Veylis wasn’t here. At least, not in the present. Her Heaven was an ocean, but not all its waves moved in sync. If he wanted to seek her, to strike at her, he needed to learn to swim, for unless he learned at one point in time to strike, she would always be beyond him. Just as his splinters placed him beyond her.
Or so he hoped.
“Look,” Veylis repeated. Kare was utterly dissolved now, and her dissolved silhouette stood a window to ever-changing moments across history. Places, sensations, people, and ideas claimed by the High Seraph for her own use. In a way, she was more archive than person–the embodiment of retro-history resurrected.
As he stared, a chasm of blood oozed free from the Flayed Ladder, and darkness followed the bifurcation. It was not a natural darkness. No. But it was familiar. The motes he saw in the Maw. The same shade infusing his entropic winds–that which he used to unmake the concept of matter. Devouring shadows coursed up and through each segment of the tower, but slowly, the Rend receded, and Avo’s mind recoiled as he struggled to conceptualize what he saw.
The screaming tore into his mind–began as it had always been, as if it always was, like Avo had been retroactively hearing a note of unceasing agony for time upon time upon time upon–
COG-CAP: 71%
Wincing, Avo shifted his mental architecture and devoted more sequences to his wards. He used symmetrical memories for amplification, Hysteria hypercharging the potency of his wards. The Conundrums, already peerless among its category, turned from reactive layers to an impenetrable field.
Updating…
COG-CAP: 49%
He caught Veylis doing a double take, tendrils of time coursing around him, rearing back as if serpents waiting to strike. He didn’t bother stifling his satisfaction. “Rude of you. Been through this already. Can’t crack my mind this way.”
“I wish to see your mettle,” Veylis answered, her voice now sounded like the totality of all things. She was an explosion, a whisper, a breeze, a hurricane, a laugh, a cry, a river, a fire. She spoke, and existence itself spoke in her stead.
“Surprised?” Avo asked.
“Impressed. I have known so few with the fortitude to behold the truth.”
He was about to continue, but light painted shape into the interior of the Ladder, and Avo’s thoughts abandoned him.
The sight was an atrocity. There was nothing else to say. Across ten segments–ten Spheres of thaumaturgy–a sprawl of torment cried out to Avo; a wall of hands reached out for him. From the soil of the Maw to the tip where the Ladder burrowed into the coming kingdom, one face looked back at Avo, one man suffered endless cycles as the cyclers around the Ladder spun.
Around a pulsating Soul orbited duplications of one man, and golden chains laced his selves together like links in a chain.
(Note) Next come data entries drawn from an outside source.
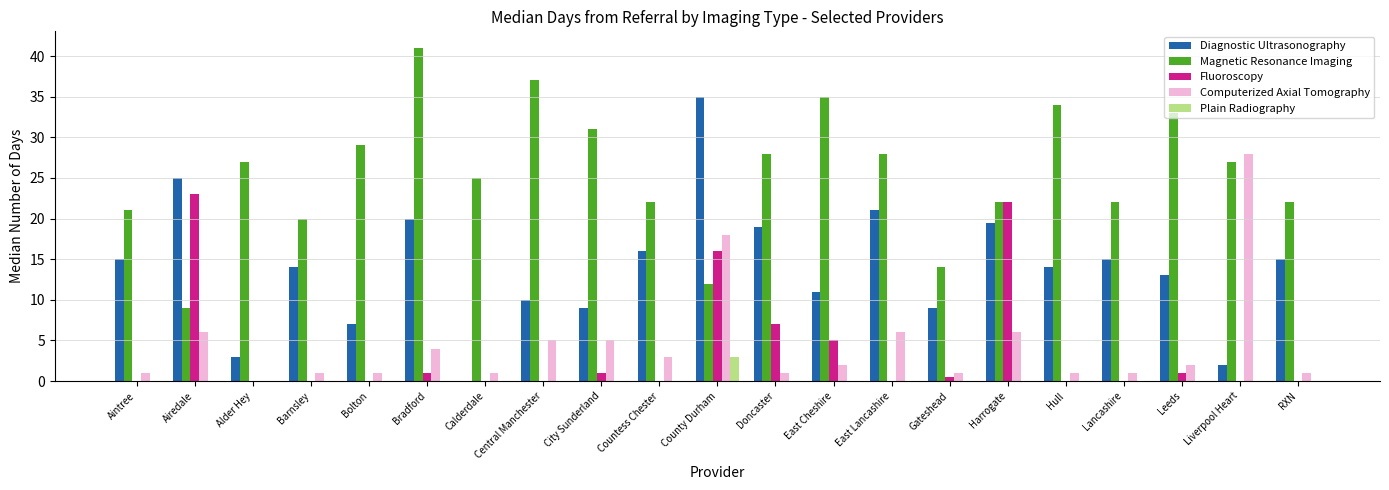

Which series has the largest total across all categories?

Magnetic Resonance Imaging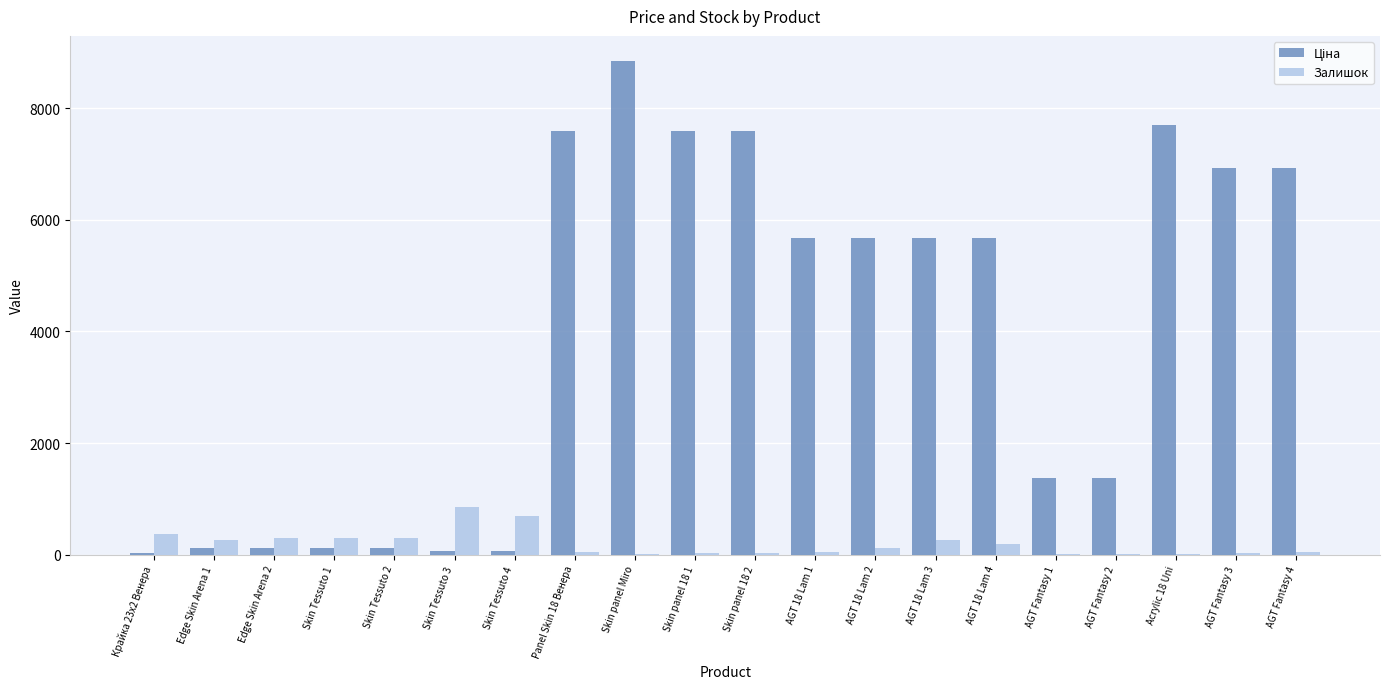

Does the chart contain stacked bars?

No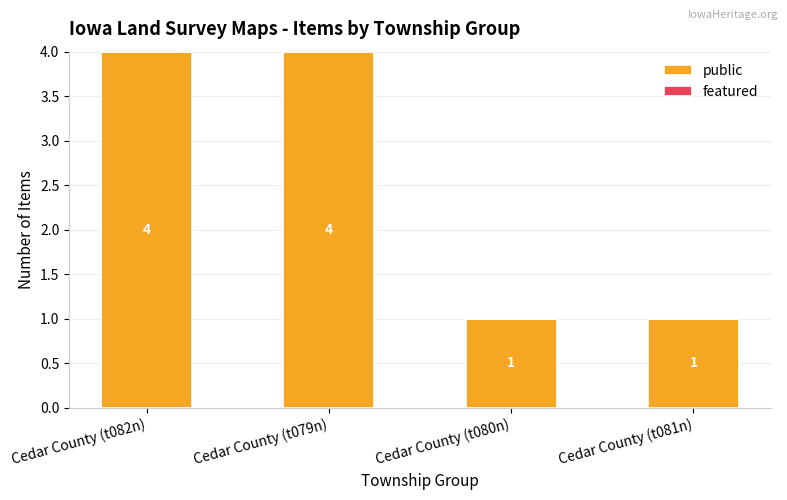

What is the maximum value shown in the chart?

4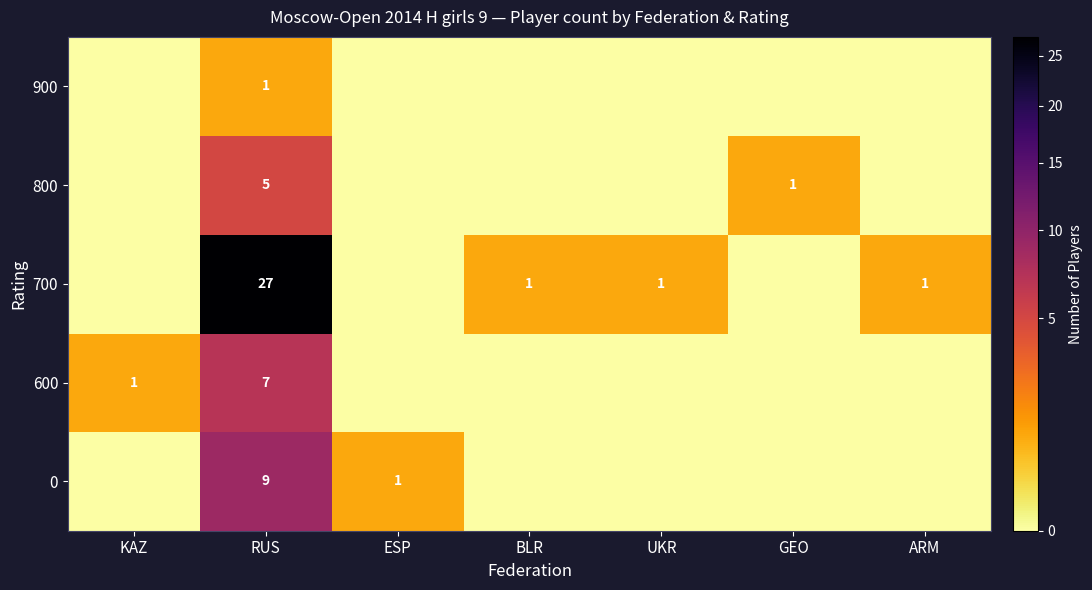

What is the total value across all series at RUS?

49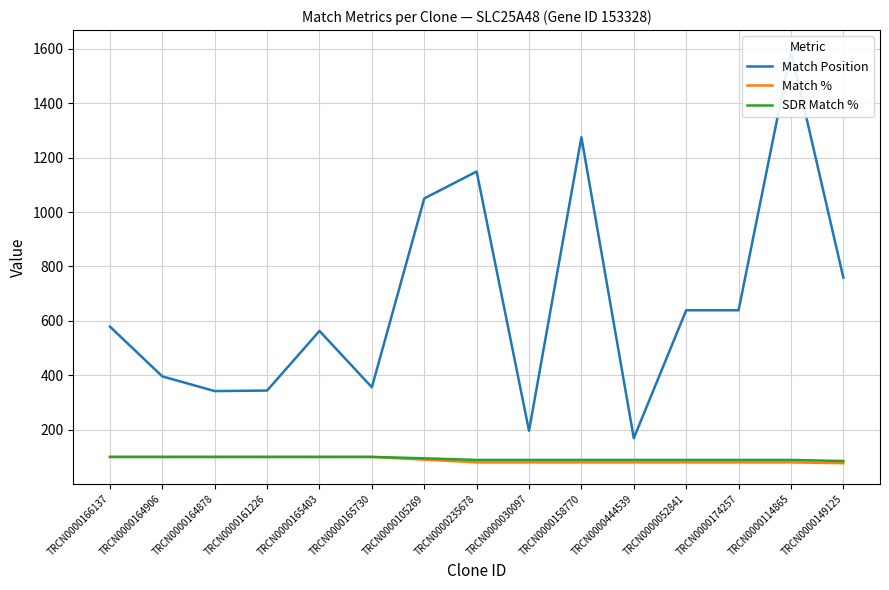

True or false: Match % and SDR Match % cross at least once.

False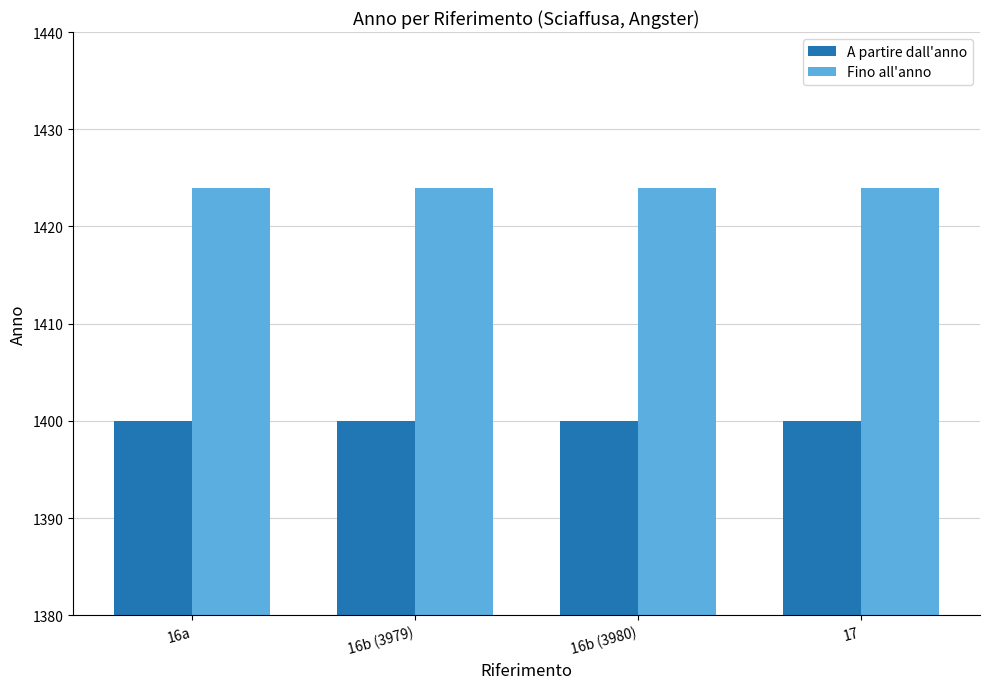

Reading left to right, what are all the values shown in this chart?

A partire dall'anno: 1400	1400	1400	1400
Fino all'anno: 1424	1424	1424	1424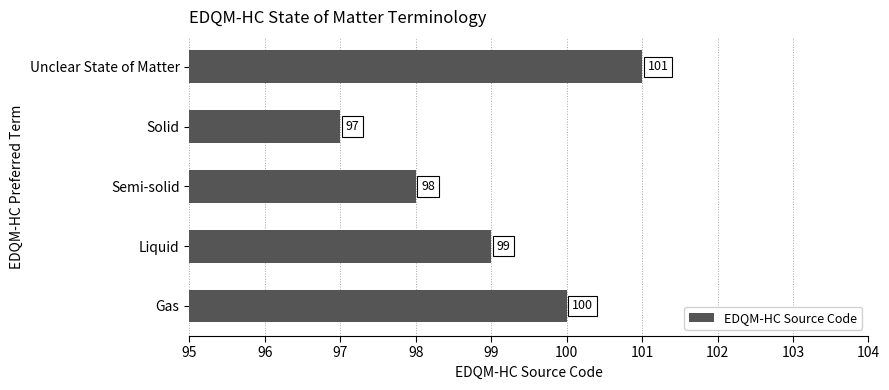

The chart shows a value of 132 at Semi-solid. True or false?

False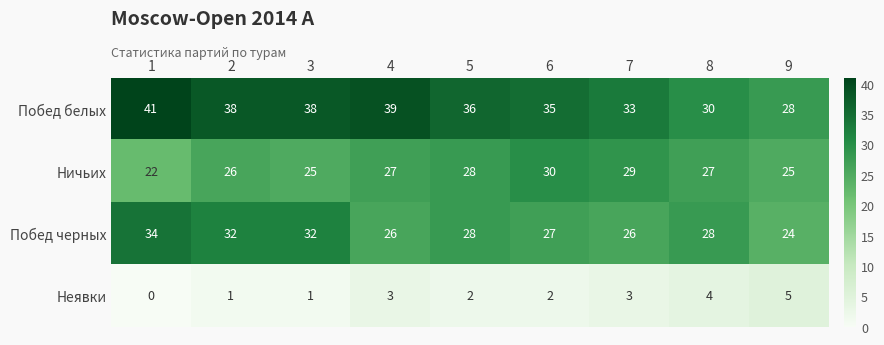

Which series has the widest spread of values?

Побед белых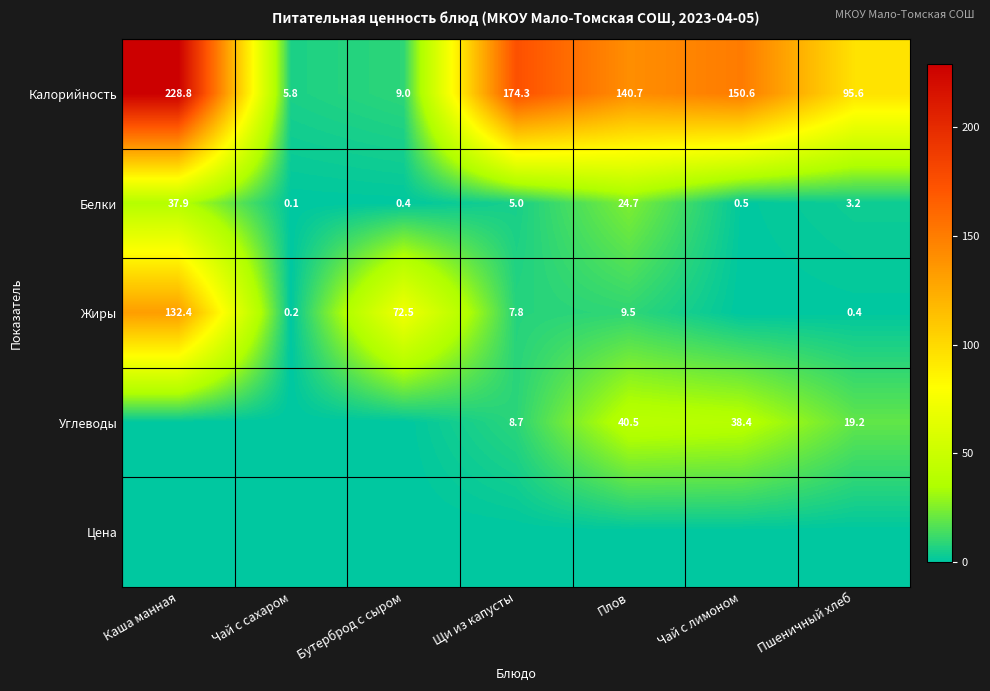

What is the maximum value shown in the chart?

228.8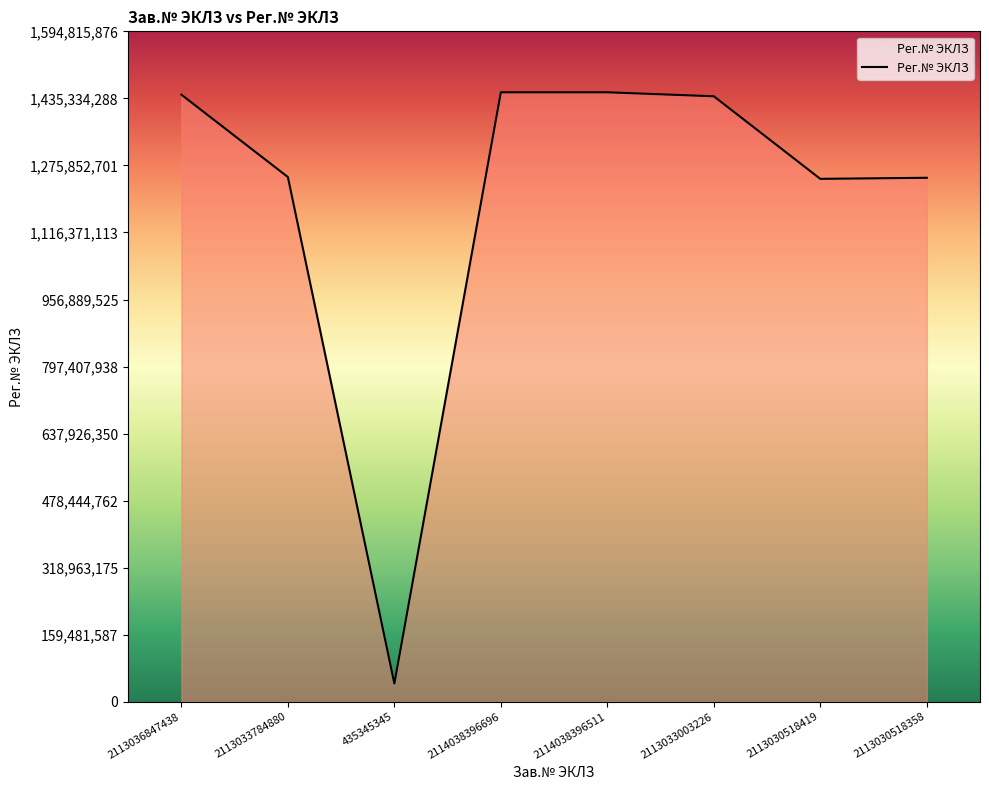

What is the sum of the values at 2113033784880 and 2114038396511?

2698135704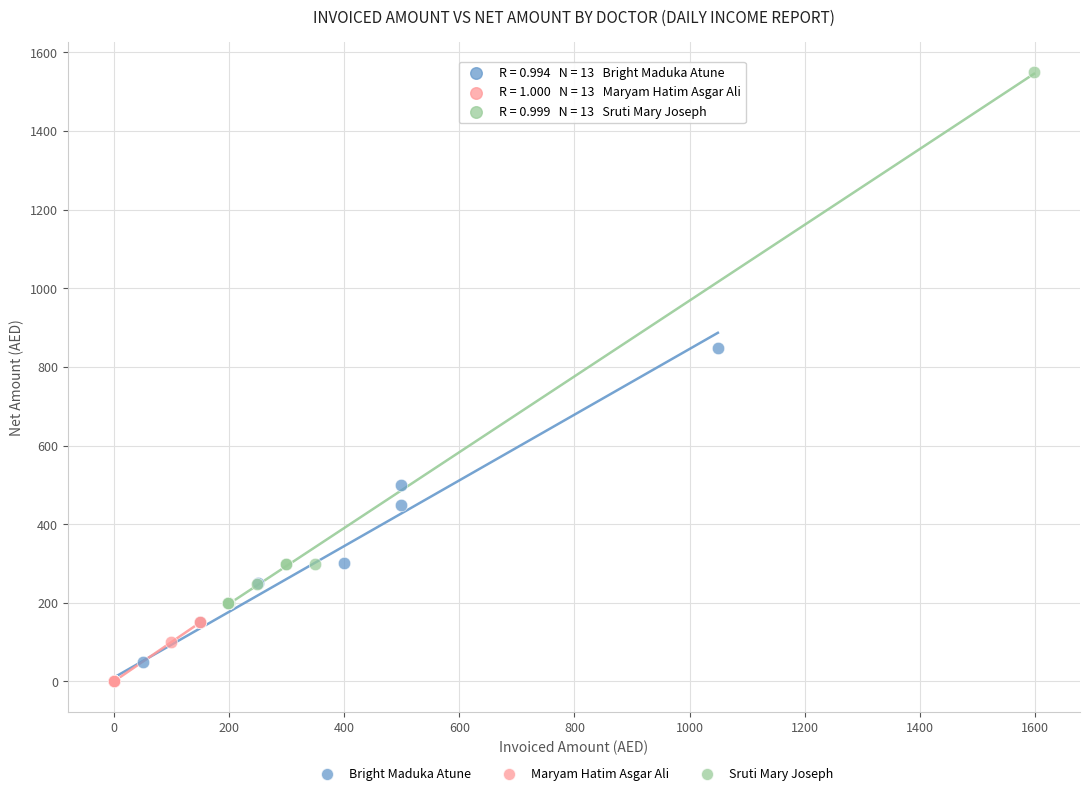

Which series reaches the maximum Y coordinate?

Sruti Mary Joseph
Duplications of one man experiencing the fullness of the apocalypse, the calamity flowing through them–becoming them. This was the source of the screaming, and through the man coiled upward to ascend the spiral of existence, his movement found its end upon a temporal scar. A split bifurcated the fifth segment from within, and the flowing paths of time came apart as tatters, as separate futures, as contradictions.
Soulfire erupted with each passing second. But the Ladder endured. As did the man''s suffering.
And as the tower came to a final halt right before Avo, displacing tides of black. Realization followed. Realization, and horror.
[Jaus!] Benhata cried.
[Jaus,] Abrel whispered.
[Jaus.] Corner choked.
[Jaus?] Chambers breathed.
“Jaus,” Avo finished, struggling to process what he was seeing, forcing himself to look away. “That–”
“Yes,” Veylis’ said, her tone taking on a somber quality. “My father. The crown of my faith. The one true savior the world deserved, and who deserved the world. Come, Dreamer. Gaze upon my greatest failure. Gaze upon what my mother has deprived the world–the glory that we could have had. Gaze upon the reason you must aid me, gaze upon the severance of Jaus Avandaer!